I took my 17 year old son, Caden and my 8 year old son Ryder.
The first session was on Python. Python is a great language to start out with. I like Python a lot, it was the first language I used professionall after COBOL. They had a good curriculum set up for us. We did a series of games where we accepted input, tried to guess a number and whatnot. Ryder had lots of fun playing the game.
The second session was modding Minecraft with Forge. We don't run Minecraft at home yet, we probably will in the next year. Minecraft is written in Java and the author, Notch, has made it very open for modification. Fortunately Caden knew how to use Minecraft so we could see our modifications in action. We did stuff like spawning lots of dragons based on certain events. It was a hit, very visual.
Finally we did a session on Arduino. The kids were given kits whith lots of resistors, LEDs, a bread board, an Arduino board and some other small pieces. We installed wires, LEDs, a switch, a dimmer and a resistor on the breadboard and saw an LED light up. After that we hooked the breadboard up to an Arduino, wrote a little code to control the LED and we saw it work. I have to say for Ryder it really clicked, he was amazed that software he wrote was running on a little piece of hardware. I'll get a book on more Ardruino projects and more hardware, Ryder is excited.
I signed up for a 2 day workshop on building reactive systems with Akka in Scala. I saw some code that reminded me when I used to say, "It's shit like this Scala" a lot. I previously read a book on Akka but I still think I got something out of the workshop. The workshop went through the mechanics but I'd be interested more to see how you practically organize your actors. Are actors nouns in your domain? Are they some representation of work that needs to get done? Perhaps they are things at the horizontal tiers of your architecture like DAOs, managers or controllers.
Other Notable Talks
I saw a talk on microservices. To me it just seems like a sensible (maybe more granular) SOA architecture. The big innovation is containers I suppose. Currently I see containers as things I can bone up on if I think I need them to solve scaling problems, for now I don't.

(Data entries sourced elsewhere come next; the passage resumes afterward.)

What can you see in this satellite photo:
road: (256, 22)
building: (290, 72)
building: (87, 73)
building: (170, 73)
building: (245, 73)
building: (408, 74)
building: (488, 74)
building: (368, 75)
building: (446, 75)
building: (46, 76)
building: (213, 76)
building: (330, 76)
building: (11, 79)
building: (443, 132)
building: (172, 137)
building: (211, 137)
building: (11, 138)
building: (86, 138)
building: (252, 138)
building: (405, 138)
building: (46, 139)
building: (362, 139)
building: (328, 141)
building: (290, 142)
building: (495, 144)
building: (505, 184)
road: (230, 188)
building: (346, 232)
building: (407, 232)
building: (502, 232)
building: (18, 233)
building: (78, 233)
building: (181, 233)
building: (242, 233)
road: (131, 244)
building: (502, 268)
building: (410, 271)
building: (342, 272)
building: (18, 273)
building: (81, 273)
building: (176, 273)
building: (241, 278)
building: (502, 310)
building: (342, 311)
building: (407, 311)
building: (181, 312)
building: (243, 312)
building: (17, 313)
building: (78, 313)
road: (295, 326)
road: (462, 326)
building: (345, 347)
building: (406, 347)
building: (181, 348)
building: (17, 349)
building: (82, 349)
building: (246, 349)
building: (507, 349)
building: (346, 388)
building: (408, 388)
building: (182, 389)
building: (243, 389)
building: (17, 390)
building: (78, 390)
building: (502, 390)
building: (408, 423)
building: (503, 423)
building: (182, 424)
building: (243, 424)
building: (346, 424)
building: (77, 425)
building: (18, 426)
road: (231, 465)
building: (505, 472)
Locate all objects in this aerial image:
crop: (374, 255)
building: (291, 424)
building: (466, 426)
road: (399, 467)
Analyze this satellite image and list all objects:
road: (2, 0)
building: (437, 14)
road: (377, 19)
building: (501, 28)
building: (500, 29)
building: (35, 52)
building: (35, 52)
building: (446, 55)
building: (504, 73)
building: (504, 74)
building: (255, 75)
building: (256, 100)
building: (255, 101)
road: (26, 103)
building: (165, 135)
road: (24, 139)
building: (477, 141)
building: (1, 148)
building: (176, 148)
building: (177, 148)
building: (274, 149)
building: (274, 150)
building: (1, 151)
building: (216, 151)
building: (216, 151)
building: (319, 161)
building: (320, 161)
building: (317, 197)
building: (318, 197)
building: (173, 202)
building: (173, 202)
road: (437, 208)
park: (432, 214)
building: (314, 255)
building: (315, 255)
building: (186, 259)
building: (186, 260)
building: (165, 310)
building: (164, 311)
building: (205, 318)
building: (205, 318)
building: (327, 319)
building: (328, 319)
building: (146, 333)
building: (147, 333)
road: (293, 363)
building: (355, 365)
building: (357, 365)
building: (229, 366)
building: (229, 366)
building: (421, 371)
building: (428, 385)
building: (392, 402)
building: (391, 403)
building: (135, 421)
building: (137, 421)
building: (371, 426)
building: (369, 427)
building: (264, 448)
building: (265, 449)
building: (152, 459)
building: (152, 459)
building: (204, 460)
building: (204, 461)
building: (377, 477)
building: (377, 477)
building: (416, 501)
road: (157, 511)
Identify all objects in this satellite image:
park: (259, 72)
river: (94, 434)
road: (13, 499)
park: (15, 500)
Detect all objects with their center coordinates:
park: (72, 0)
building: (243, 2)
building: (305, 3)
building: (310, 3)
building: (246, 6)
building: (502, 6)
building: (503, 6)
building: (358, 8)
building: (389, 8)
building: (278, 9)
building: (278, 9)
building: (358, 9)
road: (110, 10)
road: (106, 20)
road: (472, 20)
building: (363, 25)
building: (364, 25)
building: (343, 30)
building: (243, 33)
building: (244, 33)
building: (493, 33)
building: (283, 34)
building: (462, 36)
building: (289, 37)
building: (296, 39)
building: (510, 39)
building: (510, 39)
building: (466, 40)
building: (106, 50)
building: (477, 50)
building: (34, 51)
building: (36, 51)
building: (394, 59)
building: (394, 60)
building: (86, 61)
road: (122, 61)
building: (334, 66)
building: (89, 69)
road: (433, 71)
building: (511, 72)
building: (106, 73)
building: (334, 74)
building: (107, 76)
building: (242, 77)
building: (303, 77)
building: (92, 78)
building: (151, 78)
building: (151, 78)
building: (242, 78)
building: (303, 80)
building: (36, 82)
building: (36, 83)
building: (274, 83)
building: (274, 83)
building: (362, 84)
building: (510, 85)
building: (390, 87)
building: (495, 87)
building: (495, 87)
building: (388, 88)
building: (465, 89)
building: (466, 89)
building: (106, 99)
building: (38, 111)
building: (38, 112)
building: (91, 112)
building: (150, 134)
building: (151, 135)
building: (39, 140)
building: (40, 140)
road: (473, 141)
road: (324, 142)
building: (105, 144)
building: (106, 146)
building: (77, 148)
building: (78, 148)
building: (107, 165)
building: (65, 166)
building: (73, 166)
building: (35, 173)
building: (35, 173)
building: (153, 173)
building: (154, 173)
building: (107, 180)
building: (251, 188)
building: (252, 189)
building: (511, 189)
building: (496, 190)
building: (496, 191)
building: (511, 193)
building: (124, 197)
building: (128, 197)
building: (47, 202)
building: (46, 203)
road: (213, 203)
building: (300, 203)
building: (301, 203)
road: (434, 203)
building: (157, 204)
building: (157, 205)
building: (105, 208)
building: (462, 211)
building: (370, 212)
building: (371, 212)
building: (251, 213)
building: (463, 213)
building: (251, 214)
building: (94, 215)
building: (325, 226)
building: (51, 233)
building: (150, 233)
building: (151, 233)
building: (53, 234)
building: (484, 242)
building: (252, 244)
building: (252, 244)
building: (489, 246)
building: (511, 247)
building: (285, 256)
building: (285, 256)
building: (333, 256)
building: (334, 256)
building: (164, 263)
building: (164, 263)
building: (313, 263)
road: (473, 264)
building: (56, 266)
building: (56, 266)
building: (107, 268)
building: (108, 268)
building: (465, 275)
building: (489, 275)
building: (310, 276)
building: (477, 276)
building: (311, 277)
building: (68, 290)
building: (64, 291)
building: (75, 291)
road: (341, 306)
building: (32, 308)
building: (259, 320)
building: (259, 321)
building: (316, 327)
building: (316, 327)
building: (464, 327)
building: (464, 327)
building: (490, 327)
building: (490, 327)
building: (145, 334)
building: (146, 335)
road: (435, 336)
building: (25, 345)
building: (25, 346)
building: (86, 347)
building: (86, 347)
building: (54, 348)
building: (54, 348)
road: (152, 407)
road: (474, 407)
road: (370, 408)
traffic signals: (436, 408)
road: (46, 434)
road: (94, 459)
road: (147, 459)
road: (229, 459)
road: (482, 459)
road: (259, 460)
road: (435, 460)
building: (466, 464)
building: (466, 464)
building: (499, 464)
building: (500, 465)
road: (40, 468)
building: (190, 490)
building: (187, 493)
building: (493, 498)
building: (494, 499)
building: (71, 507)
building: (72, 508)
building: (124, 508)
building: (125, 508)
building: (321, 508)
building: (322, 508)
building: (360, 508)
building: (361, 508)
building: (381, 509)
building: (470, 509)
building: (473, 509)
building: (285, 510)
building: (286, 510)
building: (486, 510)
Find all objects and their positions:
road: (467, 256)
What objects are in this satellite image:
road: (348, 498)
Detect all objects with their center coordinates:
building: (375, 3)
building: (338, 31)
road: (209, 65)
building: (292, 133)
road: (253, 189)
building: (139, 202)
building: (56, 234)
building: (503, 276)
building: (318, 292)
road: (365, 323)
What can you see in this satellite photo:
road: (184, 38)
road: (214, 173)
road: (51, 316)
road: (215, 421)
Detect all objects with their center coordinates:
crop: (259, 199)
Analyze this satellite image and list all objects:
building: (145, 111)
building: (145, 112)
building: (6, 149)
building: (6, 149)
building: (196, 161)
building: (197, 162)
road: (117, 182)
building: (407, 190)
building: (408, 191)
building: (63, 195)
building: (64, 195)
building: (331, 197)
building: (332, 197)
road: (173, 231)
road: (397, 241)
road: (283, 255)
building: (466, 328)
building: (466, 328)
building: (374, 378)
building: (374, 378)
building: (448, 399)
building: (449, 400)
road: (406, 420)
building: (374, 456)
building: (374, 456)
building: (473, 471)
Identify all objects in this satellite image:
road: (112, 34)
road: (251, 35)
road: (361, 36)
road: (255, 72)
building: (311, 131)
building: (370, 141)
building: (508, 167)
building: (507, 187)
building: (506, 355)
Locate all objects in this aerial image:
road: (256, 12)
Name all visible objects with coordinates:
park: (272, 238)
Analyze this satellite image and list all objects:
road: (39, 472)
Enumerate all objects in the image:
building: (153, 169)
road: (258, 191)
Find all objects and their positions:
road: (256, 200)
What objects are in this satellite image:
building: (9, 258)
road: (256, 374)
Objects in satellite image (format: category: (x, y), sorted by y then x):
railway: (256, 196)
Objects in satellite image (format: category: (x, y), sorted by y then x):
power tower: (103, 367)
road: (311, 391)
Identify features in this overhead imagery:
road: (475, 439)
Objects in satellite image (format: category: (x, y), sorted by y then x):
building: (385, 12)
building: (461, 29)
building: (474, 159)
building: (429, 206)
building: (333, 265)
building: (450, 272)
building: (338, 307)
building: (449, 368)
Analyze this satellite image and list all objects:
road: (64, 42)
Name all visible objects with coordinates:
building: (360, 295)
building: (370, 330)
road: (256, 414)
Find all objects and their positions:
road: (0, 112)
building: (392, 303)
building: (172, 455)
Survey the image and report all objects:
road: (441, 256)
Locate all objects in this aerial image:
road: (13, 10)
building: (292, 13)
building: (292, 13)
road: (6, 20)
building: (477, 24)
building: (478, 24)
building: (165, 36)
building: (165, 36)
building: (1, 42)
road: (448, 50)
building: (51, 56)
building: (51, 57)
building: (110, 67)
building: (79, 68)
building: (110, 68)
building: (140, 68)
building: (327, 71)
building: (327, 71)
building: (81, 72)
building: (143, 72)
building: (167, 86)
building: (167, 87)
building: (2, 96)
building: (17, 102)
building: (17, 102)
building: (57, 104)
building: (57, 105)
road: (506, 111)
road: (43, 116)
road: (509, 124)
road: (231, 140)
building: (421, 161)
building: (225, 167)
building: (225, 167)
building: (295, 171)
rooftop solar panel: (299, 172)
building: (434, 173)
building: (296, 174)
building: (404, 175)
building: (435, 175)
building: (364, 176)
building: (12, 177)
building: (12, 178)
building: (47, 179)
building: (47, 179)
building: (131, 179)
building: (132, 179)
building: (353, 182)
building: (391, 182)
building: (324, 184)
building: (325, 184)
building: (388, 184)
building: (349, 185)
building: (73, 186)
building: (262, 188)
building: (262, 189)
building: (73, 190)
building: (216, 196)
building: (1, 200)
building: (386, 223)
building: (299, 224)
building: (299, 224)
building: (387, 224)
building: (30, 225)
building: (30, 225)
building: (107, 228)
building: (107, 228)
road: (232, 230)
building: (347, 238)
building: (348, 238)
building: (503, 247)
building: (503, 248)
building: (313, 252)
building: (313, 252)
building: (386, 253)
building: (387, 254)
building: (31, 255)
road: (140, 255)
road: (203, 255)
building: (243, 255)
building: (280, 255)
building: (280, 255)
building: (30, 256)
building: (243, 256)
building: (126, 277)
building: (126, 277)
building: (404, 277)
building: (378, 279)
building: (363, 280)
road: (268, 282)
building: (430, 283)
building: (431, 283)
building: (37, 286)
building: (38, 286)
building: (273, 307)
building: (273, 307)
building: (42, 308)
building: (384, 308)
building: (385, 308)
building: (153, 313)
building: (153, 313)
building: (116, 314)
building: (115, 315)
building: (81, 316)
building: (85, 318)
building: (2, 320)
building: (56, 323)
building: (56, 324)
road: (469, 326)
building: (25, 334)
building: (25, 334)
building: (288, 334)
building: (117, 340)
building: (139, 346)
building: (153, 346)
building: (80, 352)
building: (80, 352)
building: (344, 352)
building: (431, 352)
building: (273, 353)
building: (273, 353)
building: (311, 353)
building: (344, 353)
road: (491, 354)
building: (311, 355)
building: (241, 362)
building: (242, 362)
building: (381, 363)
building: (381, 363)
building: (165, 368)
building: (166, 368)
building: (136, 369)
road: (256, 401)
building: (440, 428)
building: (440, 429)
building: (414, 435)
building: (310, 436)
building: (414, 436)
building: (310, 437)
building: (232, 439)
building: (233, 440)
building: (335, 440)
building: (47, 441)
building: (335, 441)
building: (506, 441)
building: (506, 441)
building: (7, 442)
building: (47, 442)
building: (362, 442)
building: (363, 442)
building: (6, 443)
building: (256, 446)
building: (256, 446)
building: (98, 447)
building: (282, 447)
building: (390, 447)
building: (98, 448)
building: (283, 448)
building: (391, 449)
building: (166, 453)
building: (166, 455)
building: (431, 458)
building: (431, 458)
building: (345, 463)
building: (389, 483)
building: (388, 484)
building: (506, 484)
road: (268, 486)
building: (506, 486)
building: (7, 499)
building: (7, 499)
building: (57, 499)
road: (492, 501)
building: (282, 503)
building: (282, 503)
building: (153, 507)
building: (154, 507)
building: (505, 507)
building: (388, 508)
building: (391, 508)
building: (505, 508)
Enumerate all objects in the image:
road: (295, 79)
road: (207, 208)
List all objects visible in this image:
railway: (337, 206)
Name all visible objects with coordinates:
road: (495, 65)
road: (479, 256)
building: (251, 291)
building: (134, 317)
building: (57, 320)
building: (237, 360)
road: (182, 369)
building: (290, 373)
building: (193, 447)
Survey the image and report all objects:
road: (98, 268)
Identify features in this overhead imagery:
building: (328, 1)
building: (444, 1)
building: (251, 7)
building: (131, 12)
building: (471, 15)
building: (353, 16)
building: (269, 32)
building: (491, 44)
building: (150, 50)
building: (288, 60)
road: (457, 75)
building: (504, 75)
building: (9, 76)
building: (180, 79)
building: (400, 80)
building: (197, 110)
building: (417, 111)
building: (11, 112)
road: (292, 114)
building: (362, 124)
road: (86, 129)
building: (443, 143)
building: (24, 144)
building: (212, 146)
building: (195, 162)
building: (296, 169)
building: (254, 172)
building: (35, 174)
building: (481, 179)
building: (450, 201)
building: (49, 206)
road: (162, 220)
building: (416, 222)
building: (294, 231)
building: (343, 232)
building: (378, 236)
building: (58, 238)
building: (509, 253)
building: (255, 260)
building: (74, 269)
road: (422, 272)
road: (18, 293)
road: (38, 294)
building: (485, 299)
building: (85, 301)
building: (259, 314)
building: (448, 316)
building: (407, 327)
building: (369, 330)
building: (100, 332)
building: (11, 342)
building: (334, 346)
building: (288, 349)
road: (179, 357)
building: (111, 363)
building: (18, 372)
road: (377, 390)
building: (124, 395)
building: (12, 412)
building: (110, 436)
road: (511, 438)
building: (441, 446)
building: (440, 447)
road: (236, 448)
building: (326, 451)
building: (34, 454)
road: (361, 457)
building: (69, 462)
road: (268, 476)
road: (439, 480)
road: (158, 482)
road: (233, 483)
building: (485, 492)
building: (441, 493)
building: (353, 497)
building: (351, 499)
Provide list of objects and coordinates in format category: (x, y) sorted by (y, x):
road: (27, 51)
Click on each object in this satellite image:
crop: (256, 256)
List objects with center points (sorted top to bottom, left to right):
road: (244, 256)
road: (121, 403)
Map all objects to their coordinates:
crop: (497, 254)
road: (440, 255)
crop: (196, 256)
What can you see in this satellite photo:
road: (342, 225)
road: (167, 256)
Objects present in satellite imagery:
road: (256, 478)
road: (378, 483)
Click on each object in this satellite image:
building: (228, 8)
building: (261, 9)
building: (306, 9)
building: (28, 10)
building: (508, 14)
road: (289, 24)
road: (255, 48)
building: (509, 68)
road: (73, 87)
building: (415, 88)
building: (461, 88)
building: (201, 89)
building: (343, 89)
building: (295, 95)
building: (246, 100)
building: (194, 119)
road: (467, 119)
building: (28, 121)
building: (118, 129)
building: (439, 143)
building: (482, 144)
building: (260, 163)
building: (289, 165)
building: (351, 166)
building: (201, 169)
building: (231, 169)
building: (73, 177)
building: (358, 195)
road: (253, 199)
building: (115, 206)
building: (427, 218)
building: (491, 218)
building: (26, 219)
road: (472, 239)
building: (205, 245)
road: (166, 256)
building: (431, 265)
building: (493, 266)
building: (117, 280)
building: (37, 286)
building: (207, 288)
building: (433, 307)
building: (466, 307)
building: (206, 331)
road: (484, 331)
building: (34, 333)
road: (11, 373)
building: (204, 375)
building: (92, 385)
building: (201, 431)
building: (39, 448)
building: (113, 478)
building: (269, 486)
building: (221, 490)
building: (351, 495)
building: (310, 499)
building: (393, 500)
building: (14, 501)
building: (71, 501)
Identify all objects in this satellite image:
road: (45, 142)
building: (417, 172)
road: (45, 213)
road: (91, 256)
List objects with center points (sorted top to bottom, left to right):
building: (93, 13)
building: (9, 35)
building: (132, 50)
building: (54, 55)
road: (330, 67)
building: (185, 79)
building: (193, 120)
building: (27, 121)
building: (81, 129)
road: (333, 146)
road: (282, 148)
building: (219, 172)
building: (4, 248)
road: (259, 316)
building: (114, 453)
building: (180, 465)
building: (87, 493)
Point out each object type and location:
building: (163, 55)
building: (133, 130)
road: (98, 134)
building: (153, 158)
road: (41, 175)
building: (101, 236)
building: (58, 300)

A speaker with a Python background spoke about testing. He said that dependency injection promoted bad design. That totally made me challenge my existing assumptions. Just kidding that made me embarrassed for him that he said it in public and on camera.
The Twitter talk on Scala was good. You hear so much about Scala at Twitter but he said that 35% of their code was Scala, I guess they have lots of Java as well. They sure seem to take 'on boarding' engineers to a whole other level.
A talk on Design with Akka was good. I wish there was less time spent on background as opposed to how you would structure your actors within a given business domain.
Other talks were on getting the most out of GitHub, remote working, IPython Notebook for data science, keeping architecture simple.
Zeitgeist of OSCON 2015
This stuff is all the sexy.
I also talked to a lot of people that are working remote or are hiring remote workers. Maybe this is like when you buy a model of car you start to notice a lot of that model on the roads. It could also be wishful thinking. I've been remote for 3 years, I like it and I'd like to think it's the future.